• _Text_:
What comes next? You’ve been freed. Do you know how hard it is to lead? You’re on your own. Awesome. Wow. Do you have a clue what happens now?
– King George, Hamilton
Last month, I reflected on my experience in the UChicago New Venture Challenge. Hopefully that gave you a deep cut into what people actually do in accelerators, and what kind of programming can help fuel a business startup.
But something I am grappling with now is different: what comes next? After all the cameras are put away, the free food eaten, and the coffee meetings taken, you have to get back to the business of building a business. So, what do you do?
Here are some things that I’ve done in the last month (in no particular order):
- Ordered chairs and monitors
- Hired accountants
- Printed and signed more documents than I can count
- Seen Hamilton with my wife
- Gotten a haircut
It sounds silly to enumerate it, but I think it’s a really important topic that no one blogs about. There are literally oh so many blog posts about the joys of fundraising and #StartupWinning that it’s easy to feel like the path to success is always up and to the right. But did we all forget this?
The period of time after the New Venture Challenge is what a lot of people have called “the trough of sorrow” or “the trough of disillusionment”. Am I sad? Am I disillusioned? Not really. I’m very fortunate that I have a loving family and supportive peers. But, I am definitely in a trough. There is no way to sustain the breakneck excitement and pace of an accelerator like NVC. In fact, you wouldn’t want to. The point of accelerators is to temporarily accelerate development. You make a trade-off, sacrificing things like technical debt and incomplete financial models for current growth or capital.

• _Work to complete_:
a – Copy the stretch of the blog post about life after the accelerator from "What comes next? You’ve" through "a business startup." word for word.
b – In the blog post about life after the accelerator, what office items does the writer say they ordered in the last month?
c – Continue the blog post about life after the accelerator, starting right after its last sentence.

• _Dataset entries_:

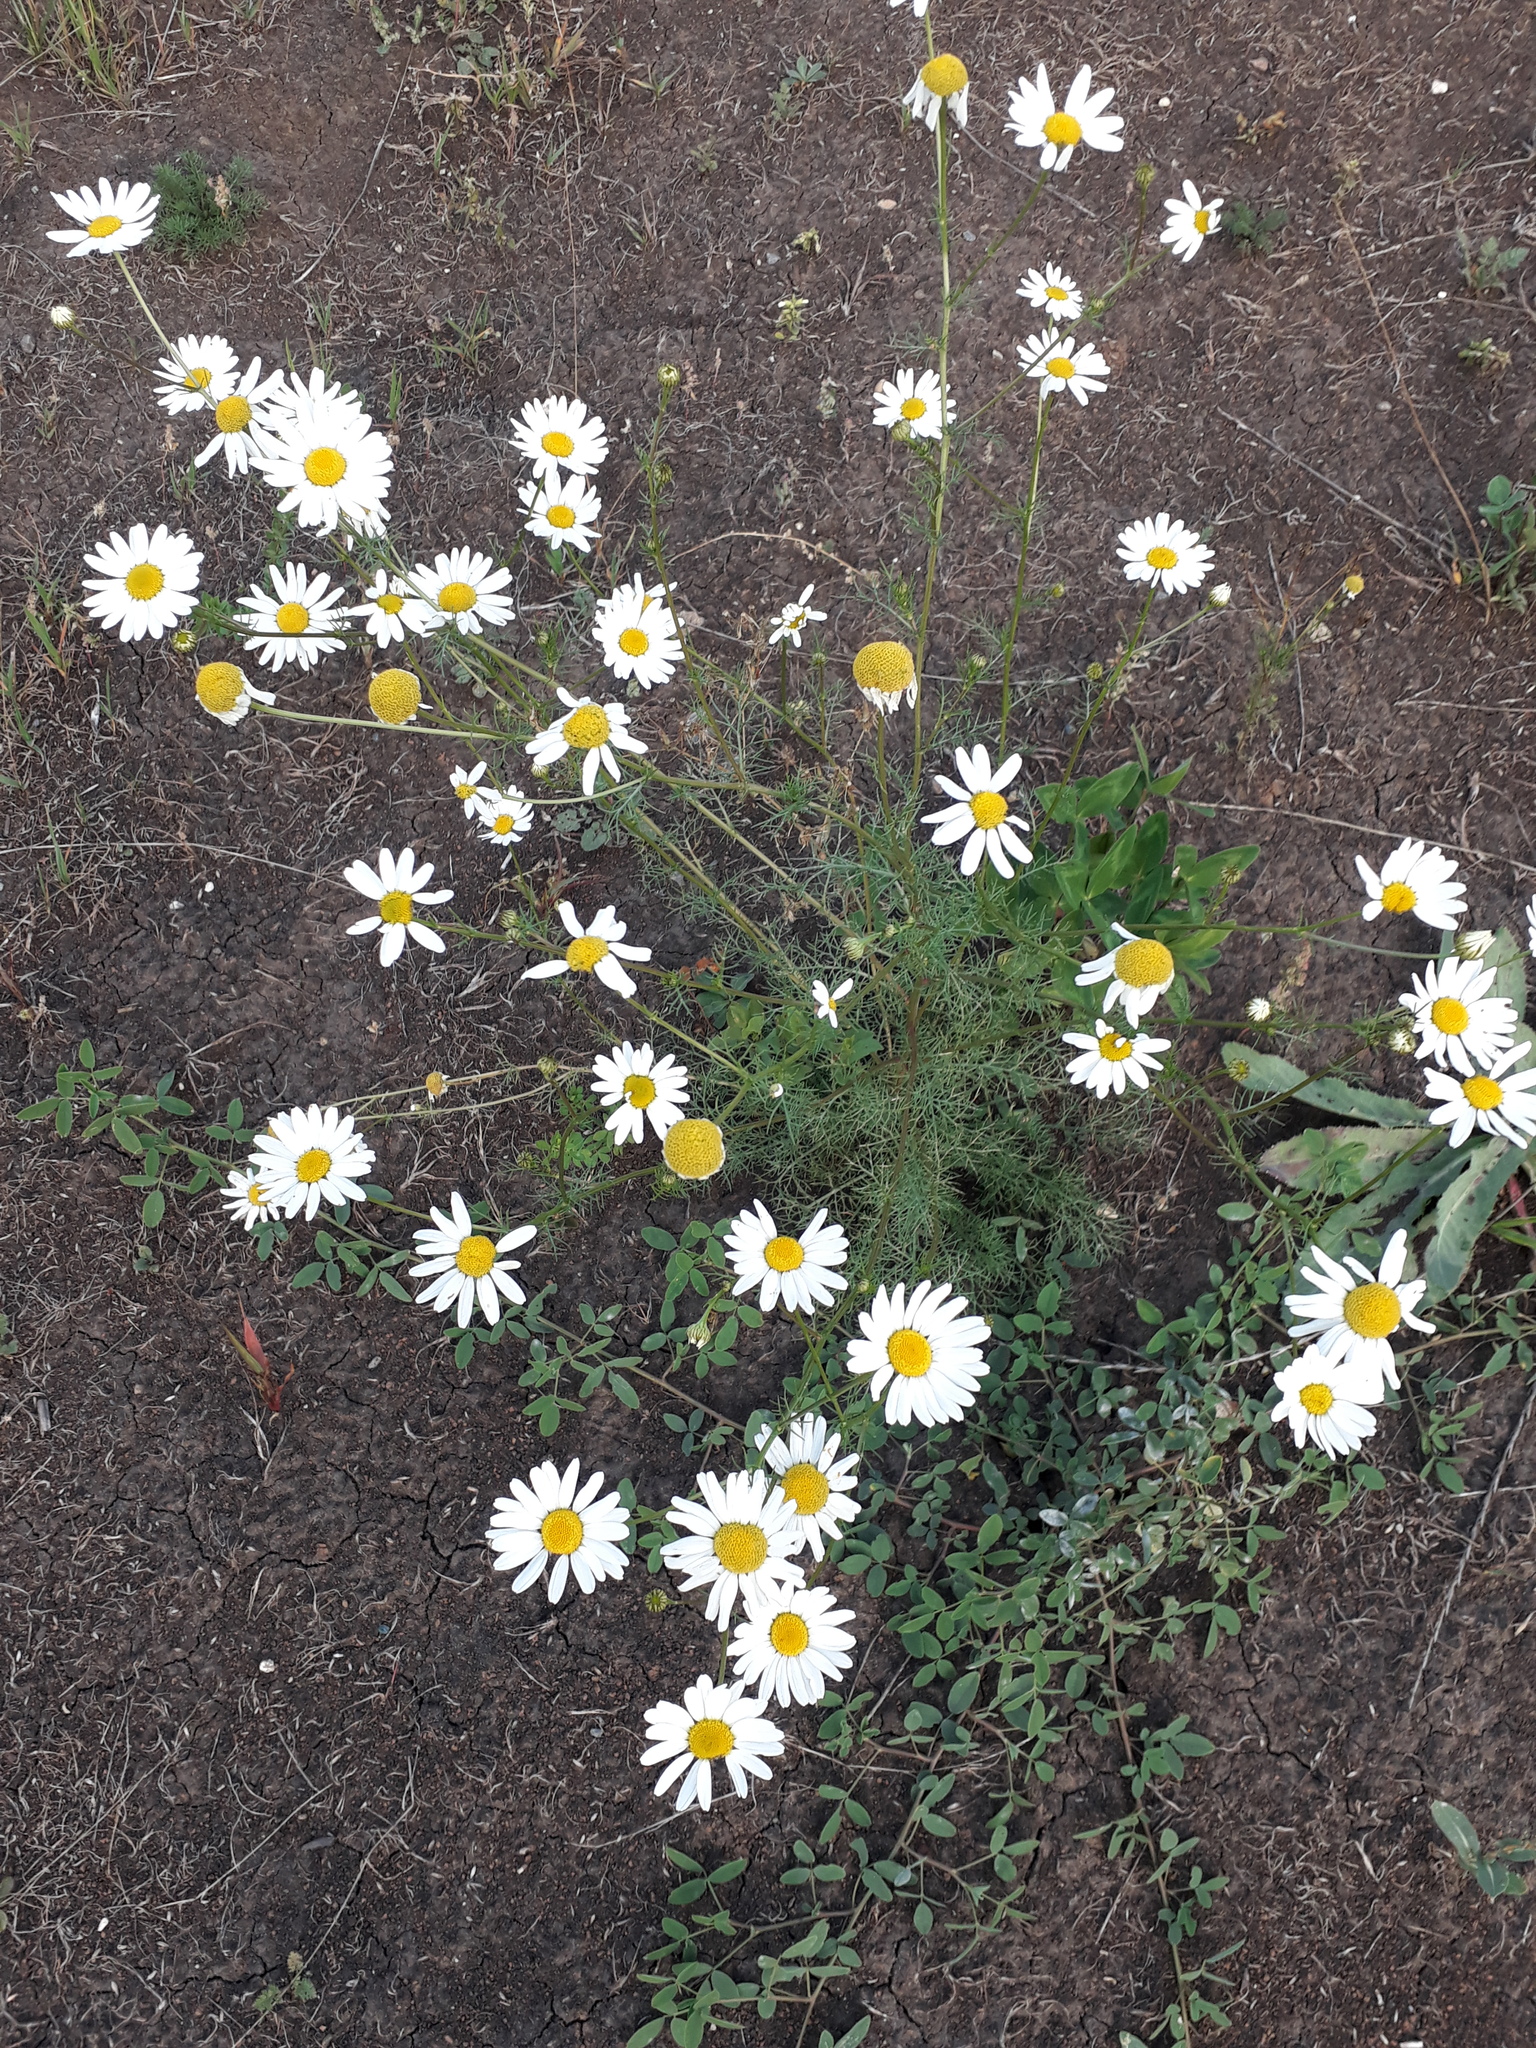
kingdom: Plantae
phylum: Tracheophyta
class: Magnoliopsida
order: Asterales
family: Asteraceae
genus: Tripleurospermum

---

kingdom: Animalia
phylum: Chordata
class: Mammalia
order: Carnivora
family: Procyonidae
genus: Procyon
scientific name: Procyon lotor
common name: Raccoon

* * *

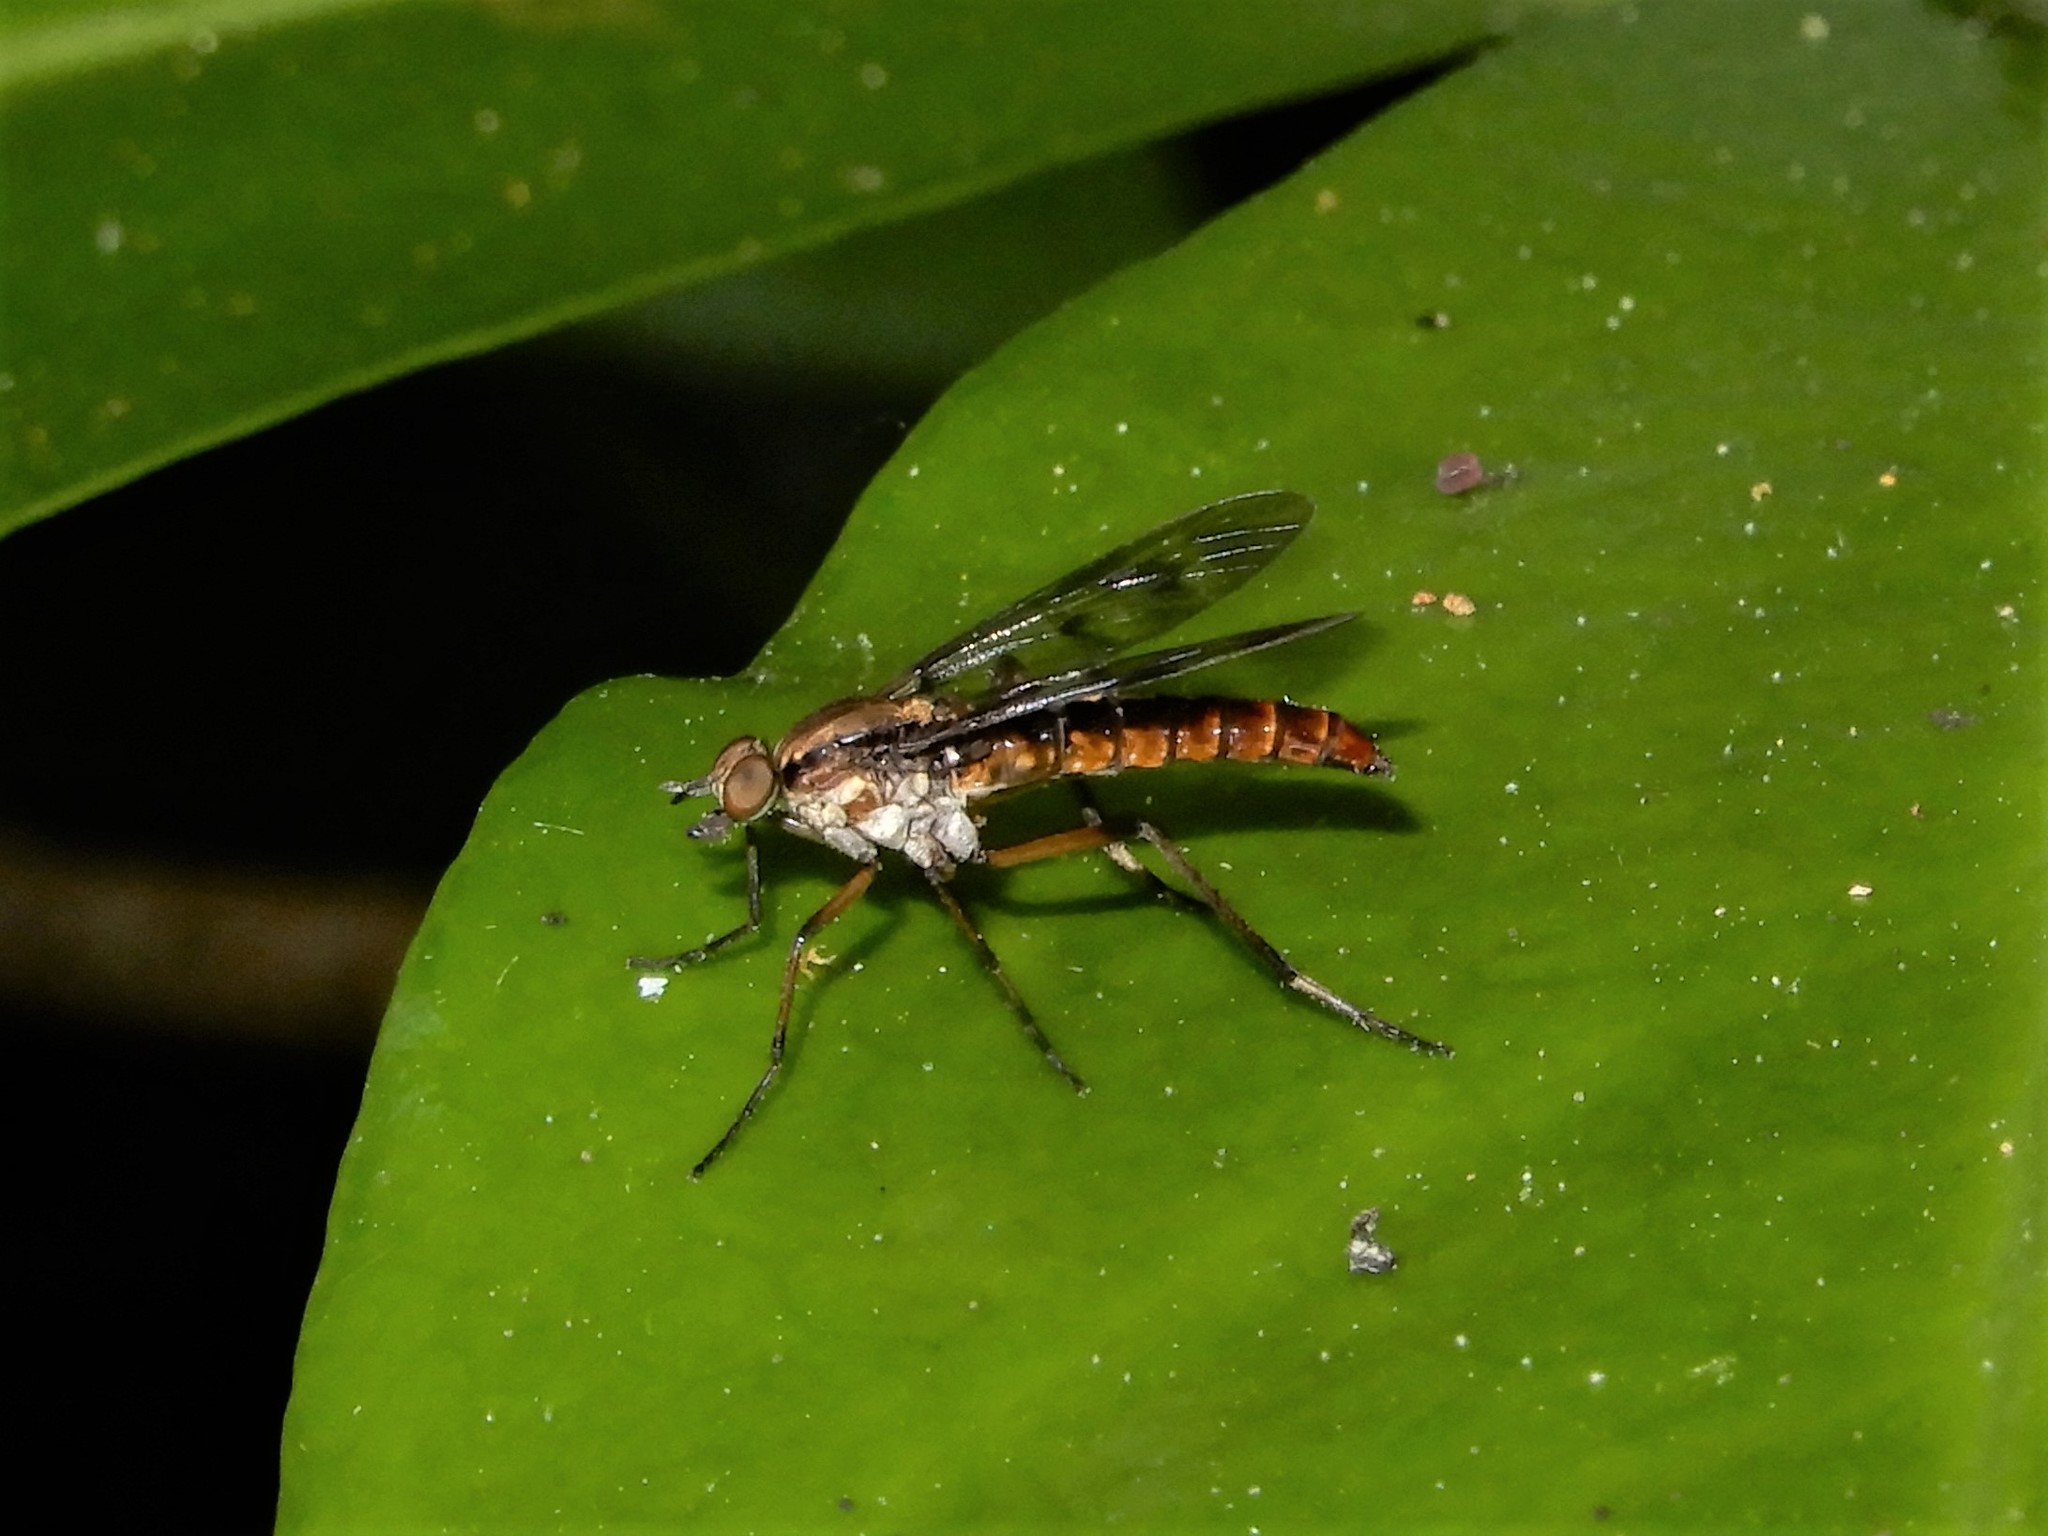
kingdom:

• _Answers to the exercise_:
a –
What comes next? You’ve been freed. Do you know how hard it is to lead? You’re on your own. Awesome. Wow. Do you have a clue what happens now?
– King George, Hamilton
Last month, I reflected on my experience in the UChicago New Venture Challenge. Hopefully that gave you a deep cut into what people actually do in accelerators, and what kind of programming can help fuel a business startup.

b – Chairs and monitors.

c –
So after your TechCrunch moment, it’s important to realize when you may have entered the trough. Being in the trough feels like checking emails multiple times an hour but your inbox doesn’t update. Being in the trough feels like sending colleagues emails that they don’t respond to until they return from vacation. Being in the trough feels like missing spontaneous phone calls that supportive peers and mentors might have made before.
Personally, I am dealing with this by reminding myself of things I have to be grateful for (not surprising, given the psychological research showing this is a vital part of wellness). But another important part of this experience is to admit that you’re in a trough and just roll with it. It does such a disservice to entrepreneurs nowadays that we expect everything to be #disruption, YCombinator, and massive massive massive fundraising rounds.
Building a business should, in my opinion, be about building long-term value for people for whom you want to change the world. That often comes with periods of intense dedication and sacrifice to get your startup where it needs to be. But the investor and entrepreneurial communities should present the situation with a little more balance. Instead of expecting breakneck awesomeness that never stops (which can only lead to inevitable disappointment and schadenfreude), we should expect businesses to be punctuated by intense periods of deceleration to complement hard work. Acknowledging that reality is the first step.